What to work on.
1. Using the Carly Rae Jepsen review, can you answer these?
(a) How many people does the Paradise hold?
(b) How many cities were on the tour, and in what region?
(c) What did the writer expect E•MO•TION to be before hearing it?
2. Could you shorten the paragraph of the Carly Rae Jepsen review that begins "Carly Rae Jepsen announced a small tour" while keeping its main facts?
3. Can you carry the Carly Rae Jepsen review on from its final sentence?

Source text.
★ ★ ★
2. Carly Rae Jepsen – E•MO•TION

Carly Rae Jepsen announced a small tour of 4 cities in the Northeast, and I was shocked that the Boston venue was the Paradise – a small club with a capacity of barely 900. Didn’t she have a massive hit in “Call Me Maybe”? How could a Pop Star play such a place? No matter. Carly Rae owned that room like few musicians I’ve seen before in my life. In a year full of excellent concerts, Carly Rae Jepsen’s was a pleasant surprise as by far the best of all of them.

Obviously I’m not reviewing concerts here, but that assessment carries over here: in a year filled with great releases, E•MO•TION was one that I anticipated being a pretty nice album but ended up being one of my absolute favorites.
★ ★ ★
Data.
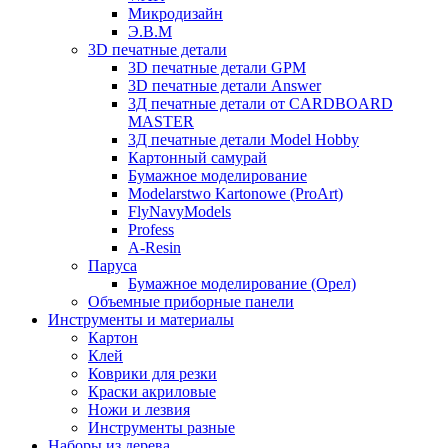
Микродизайн
Э.В.М
3D печатные детали
3D печатные детали GPM
3D печатные детали Answer
3Д печатные детали от CARDBOARD
MASTER
3Д печатные детали Model Hobby
Картонный самурай
Бумажное моделирование
Modelarstwo Kartonowe (ProArt)
FlyNavyModels
Profess
A-Resin
Паруса
Бумажное моделирование (Орел)
Объемные приборные панели
Инструменты и материалы
Картон
Клей
Коврики для резки
Краски акриловые
Ножи и лезвия
Инструменты разные
Наборы из дерева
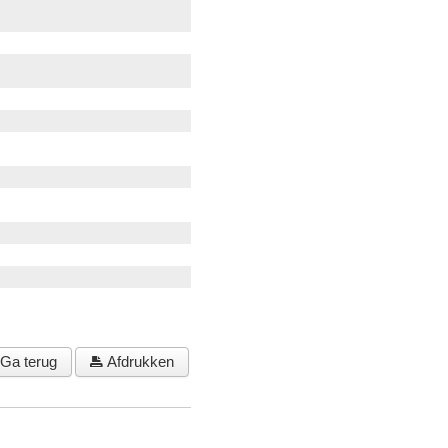
Ga terug
Afdrukken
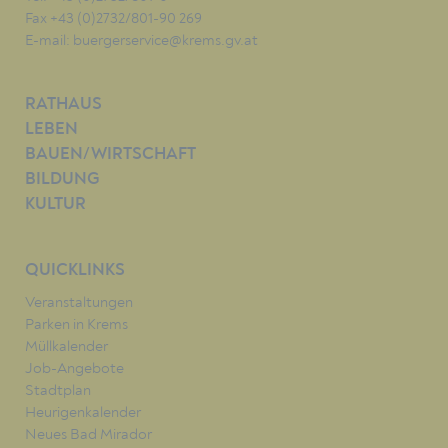
Fax +43 (0)2732/801-90 269
E-mail:
buergerservice@krems.gv.at
RATHAUS
LEBEN
BAUEN/WIRTSCHAFT
BILDUNG
KULTUR
QUICKLINKS
Veranstaltungen
Parken in Krems
Müllkalender
Job-Angebote
Stadtplan
Heurigenkalender
Neues Bad Mirador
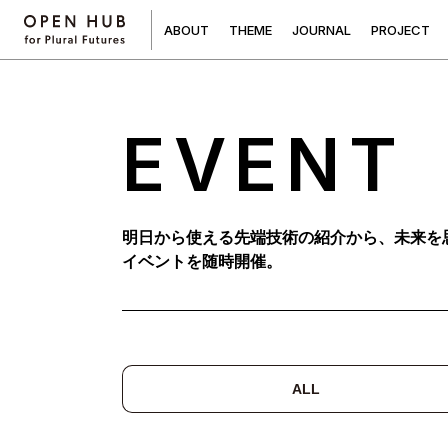
A
B
O
U
T
T
H
E
M
E
J
O
U
R
N
A
L
P
R
O
J
E
C
T
EVENT
明日から使える先端技術の紹介から、未来を
イベントを随時開催。
ALL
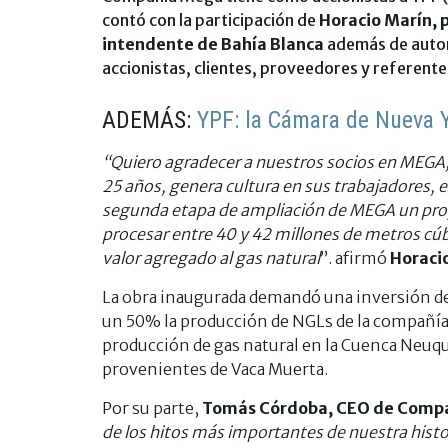
contó con la participación de
Horacio Marín, p
intendente de Bahía Blanca
además de autor
accionistas, clientes, proveedores y referentes
ADEMÁS:
YPF: la Cámara de Nueva Y
“Quiero agradecer a nuestros socios en MEGA
25 años, genera cultura en sus trabajadores, e
segunda etapa de ampliación de MEGA un proy
procesar entre 40 y 42 millones de metros cú
valor agregado al gas natural
”. afirmó
Horacio
La obra inaugurada demandó una inversión de
un 50% la producción de NGLs de la compañía
producción de gas natural en la Cuenca Neuqui
provenientes de Vaca Muerta.
Por su parte,
Tomás Córdoba, CEO de Comp
de los hitos más importantes de nuestra histo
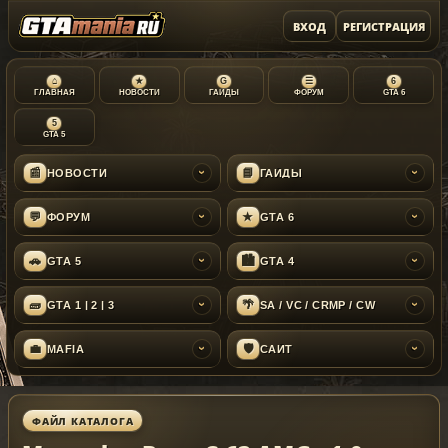
ВХОД
РЕГИСТРАЦИЯ
⌂
★
G
☰
6
ГЛАВНАЯ
НОВОСТИ
ГАЙДЫ
ФОРУМ
GTA 6
5
GTA 5
📰
📘
НОВОСТИ
ГАЙДЫ
›
›
💬
★
ФОРУМ
GTA 6
›
›
🚗
🏙
GTA 5
GTA 4
›
›
🧱
🌴
GTA 1 | 2 | 3
SA / VC / CRMP / CW
›
›
💼
🛡
MAFIA
САЙТ
›
›
ФАЙЛ КАТАЛОГА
★ ★ ★
Responses to the exercise.
1.
(a) Barely 900.
(b) Four cities, in the Northeast.
(c) A pretty nice album.

2. Carly Rae Jepsen played a four-city Northeast tour, and her Boston show was at the Paradise, a club holding barely 900. Despite the smallness of the venue for the singer of "Call Me Maybe," she owned the room, and in a year of excellent concerts hers was by far the best.

3.
1. Braids – Deep In The Iris

I was first exposed to Braids early in 2014, opening for Wye Oak at that same Paradise. I was so blown away by their performance that I bought all three of the albums they had at the merch table and ate them up for weeks. Interesting and challenging electronic music melded with traditional rock instrumentation and Raphaelle Standell-Preston’s commanding, unique vocals. Deep in the Iris is still an electronic pop record, but instead of sounding futuristic, the sound is somehow warmer and antique even as vocals and synths glitch past. The songs are more clearly written while somehow being more experimental. It definitely feels like the product of years of refinement have resulted in Braids’ essence becoming fully formed, and with it came the most artistically satisfying release of the year.

At least in this one dude’s opinion.